INFORMATION GIVEN:
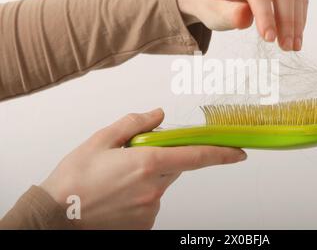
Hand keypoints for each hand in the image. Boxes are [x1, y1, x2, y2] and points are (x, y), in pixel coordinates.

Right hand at [40, 108, 246, 228]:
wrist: (54, 216)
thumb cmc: (74, 179)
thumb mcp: (102, 140)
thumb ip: (135, 124)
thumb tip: (159, 115)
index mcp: (147, 163)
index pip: (195, 156)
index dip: (221, 154)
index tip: (238, 152)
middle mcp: (154, 188)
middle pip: (174, 166)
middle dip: (162, 158)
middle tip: (134, 158)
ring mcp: (150, 209)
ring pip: (161, 185)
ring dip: (149, 178)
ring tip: (117, 180)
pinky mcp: (144, 225)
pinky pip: (151, 203)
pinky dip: (141, 195)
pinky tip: (118, 196)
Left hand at [177, 0, 308, 50]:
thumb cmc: (213, 3)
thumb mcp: (214, 13)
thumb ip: (230, 15)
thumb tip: (248, 16)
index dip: (266, 16)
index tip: (269, 39)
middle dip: (286, 22)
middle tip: (286, 47)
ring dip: (297, 22)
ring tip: (293, 46)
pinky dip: (300, 16)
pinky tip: (296, 35)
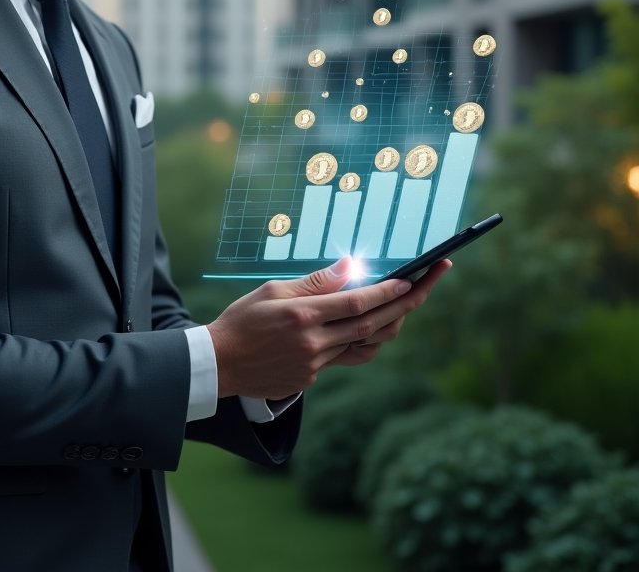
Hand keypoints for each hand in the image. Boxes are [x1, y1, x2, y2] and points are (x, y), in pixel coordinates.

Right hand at [206, 256, 449, 399]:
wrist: (219, 363)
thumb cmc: (242, 319)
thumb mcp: (272, 290)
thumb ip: (314, 282)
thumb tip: (349, 267)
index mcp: (303, 316)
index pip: (357, 303)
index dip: (387, 292)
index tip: (410, 280)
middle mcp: (314, 343)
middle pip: (373, 325)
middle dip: (406, 304)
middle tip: (428, 285)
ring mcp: (314, 365)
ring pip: (365, 345)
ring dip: (388, 325)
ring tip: (404, 304)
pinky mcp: (310, 380)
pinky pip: (344, 358)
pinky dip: (357, 340)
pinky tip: (362, 326)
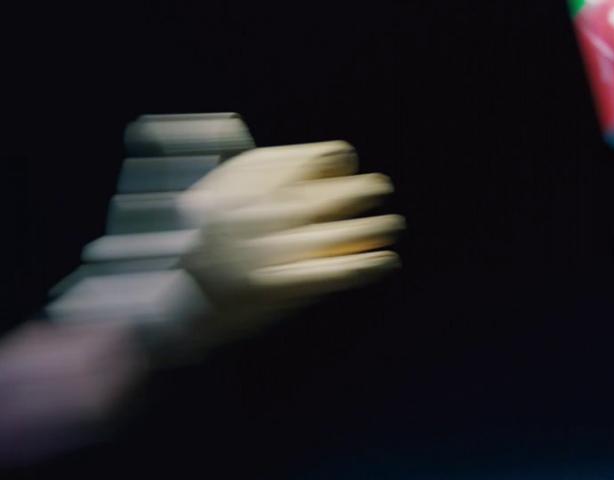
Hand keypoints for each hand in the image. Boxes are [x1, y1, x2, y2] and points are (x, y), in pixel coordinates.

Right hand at [176, 140, 404, 346]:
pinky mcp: (277, 287)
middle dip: (361, 189)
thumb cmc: (214, 247)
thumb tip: (329, 165)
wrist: (183, 303)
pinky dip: (365, 267)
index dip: (330, 160)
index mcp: (237, 189)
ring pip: (334, 235)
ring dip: (374, 229)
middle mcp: (251, 216)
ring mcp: (264, 253)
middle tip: (382, 187)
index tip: (347, 162)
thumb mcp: (223, 199)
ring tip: (394, 225)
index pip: (300, 162)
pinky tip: (387, 261)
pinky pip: (331, 274)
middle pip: (323, 195)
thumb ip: (265, 179)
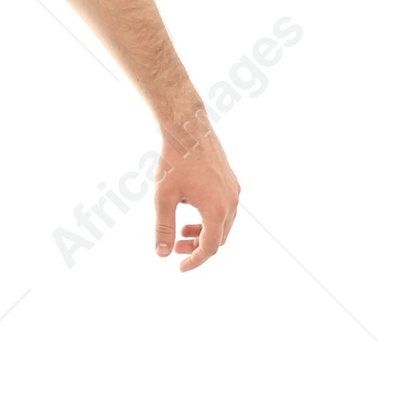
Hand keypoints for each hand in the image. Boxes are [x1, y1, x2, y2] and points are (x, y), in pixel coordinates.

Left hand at [153, 118, 238, 272]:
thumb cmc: (173, 161)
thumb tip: (162, 254)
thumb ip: (163, 228)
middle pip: (219, 238)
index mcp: (216, 209)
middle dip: (198, 247)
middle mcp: (231, 202)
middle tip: (175, 247)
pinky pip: (224, 209)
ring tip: (181, 230)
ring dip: (204, 233)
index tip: (180, 268)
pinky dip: (209, 218)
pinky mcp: (231, 182)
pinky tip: (190, 210)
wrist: (188, 128)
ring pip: (223, 224)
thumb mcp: (163, 198)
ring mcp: (234, 191)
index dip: (195, 261)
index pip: (210, 248)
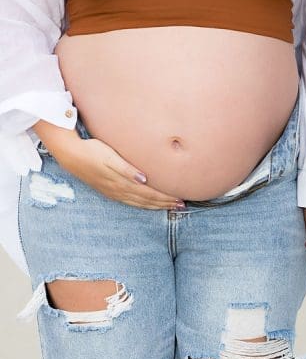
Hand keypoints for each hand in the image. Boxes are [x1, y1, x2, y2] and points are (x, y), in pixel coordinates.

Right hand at [49, 133, 183, 209]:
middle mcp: (119, 191)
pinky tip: (147, 204)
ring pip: (139, 203)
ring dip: (155, 206)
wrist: (71, 155)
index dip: (165, 198)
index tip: (180, 199)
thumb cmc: (93, 151)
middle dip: (164, 204)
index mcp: (122, 183)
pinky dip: (142, 204)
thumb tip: (144, 180)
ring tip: (169, 207)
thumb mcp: (110, 157)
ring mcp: (114, 192)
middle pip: (147, 201)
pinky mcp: (109, 191)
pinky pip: (131, 202)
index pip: (149, 194)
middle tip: (181, 206)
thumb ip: (127, 169)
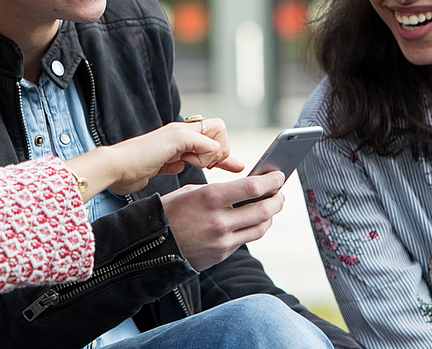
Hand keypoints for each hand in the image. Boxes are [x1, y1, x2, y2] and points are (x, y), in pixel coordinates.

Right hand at [64, 118, 243, 200]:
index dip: (222, 152)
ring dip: (214, 153)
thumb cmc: (131, 170)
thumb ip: (174, 162)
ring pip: (218, 130)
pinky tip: (190, 164)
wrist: (114, 168)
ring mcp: (179, 131)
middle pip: (219, 127)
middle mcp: (181, 129)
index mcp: (177, 136)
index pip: (211, 135)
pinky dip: (206, 157)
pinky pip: (207, 143)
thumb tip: (184, 163)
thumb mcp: (161, 166)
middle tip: (209, 166)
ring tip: (196, 165)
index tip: (227, 167)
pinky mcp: (177, 138)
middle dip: (223, 149)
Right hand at [160, 171, 285, 270]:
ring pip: (260, 228)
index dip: (272, 181)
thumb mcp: (191, 192)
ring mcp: (221, 241)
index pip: (252, 188)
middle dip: (277, 200)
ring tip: (271, 206)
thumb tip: (248, 189)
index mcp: (209, 198)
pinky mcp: (221, 255)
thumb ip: (220, 192)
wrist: (151, 243)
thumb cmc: (170, 211)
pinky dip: (253, 228)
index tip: (279, 175)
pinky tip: (253, 220)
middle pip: (263, 210)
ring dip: (270, 216)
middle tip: (280, 193)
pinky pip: (245, 240)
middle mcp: (218, 221)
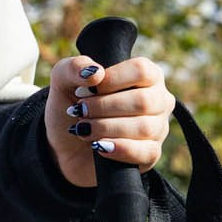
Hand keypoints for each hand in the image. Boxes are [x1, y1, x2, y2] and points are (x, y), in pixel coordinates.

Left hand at [44, 50, 174, 186]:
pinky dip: (118, 149)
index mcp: (145, 75)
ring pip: (144, 128)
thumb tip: (96, 72)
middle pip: (144, 101)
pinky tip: (98, 146)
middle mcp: (158, 99)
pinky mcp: (151, 154)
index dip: (112, 80)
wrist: (65, 145)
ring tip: (83, 128)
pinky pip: (146, 152)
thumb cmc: (72, 106)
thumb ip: (74, 68)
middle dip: (104, 107)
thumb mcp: (63, 81)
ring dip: (105, 128)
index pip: (141, 70)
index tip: (86, 90)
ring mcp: (158, 128)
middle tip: (80, 111)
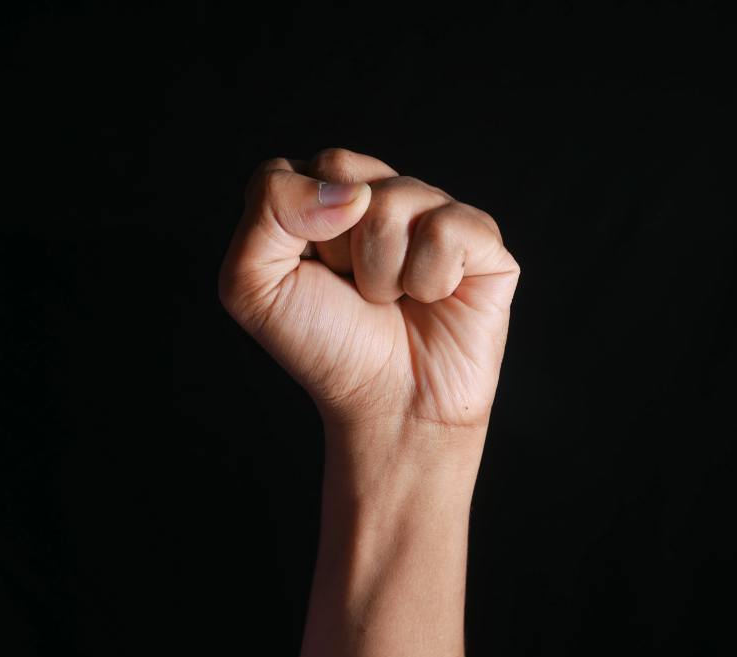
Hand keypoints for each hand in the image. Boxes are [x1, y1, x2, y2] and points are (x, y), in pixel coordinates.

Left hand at [218, 148, 519, 431]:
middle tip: (353, 287)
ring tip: (393, 300)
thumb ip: (268, 207)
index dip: (297, 226)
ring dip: (382, 272)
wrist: (388, 407)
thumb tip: (352, 191)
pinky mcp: (482, 240)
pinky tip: (432, 299)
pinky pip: (447, 229)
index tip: (311, 274)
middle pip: (346, 172)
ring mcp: (435, 212)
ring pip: (396, 199)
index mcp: (326, 197)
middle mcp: (383, 195)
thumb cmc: (325, 347)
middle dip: (338, 245)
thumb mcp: (253, 283)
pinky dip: (430, 278)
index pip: (300, 168)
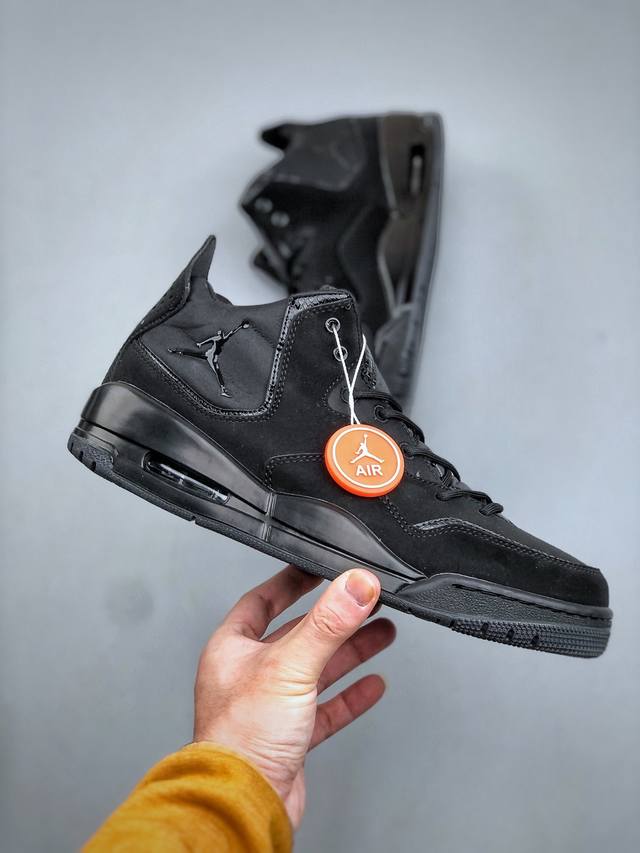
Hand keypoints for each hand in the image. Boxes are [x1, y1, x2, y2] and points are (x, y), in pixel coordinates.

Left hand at [193, 565, 394, 828]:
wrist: (243, 804)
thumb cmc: (240, 739)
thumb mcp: (289, 666)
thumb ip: (327, 624)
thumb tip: (355, 585)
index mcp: (233, 649)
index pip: (263, 600)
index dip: (292, 582)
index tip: (317, 567)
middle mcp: (250, 674)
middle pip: (299, 633)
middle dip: (335, 617)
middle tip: (364, 600)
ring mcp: (271, 705)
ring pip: (317, 668)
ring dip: (350, 651)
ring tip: (381, 632)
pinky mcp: (290, 736)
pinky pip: (326, 708)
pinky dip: (350, 695)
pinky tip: (371, 685)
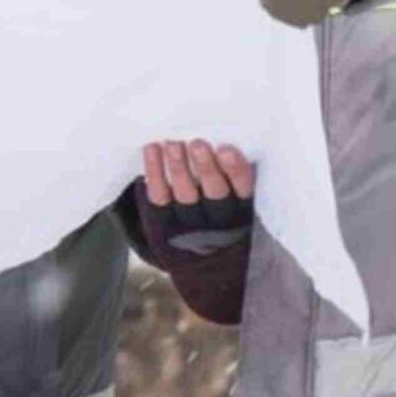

WORK TASK: Look for the word "wrist" throughout the material above and copy every line that has it.

ANSWER AREA:
wrist: (54, 216)
wrist: (219, 363)
wrist: (183, 303)
wrist: (188, 128)
wrist: (71, 155)
wrist: (114, 168)
wrist: (151, 243)
wrist: (65, 145)
wrist: (388, 407)
wrist: (243, 804)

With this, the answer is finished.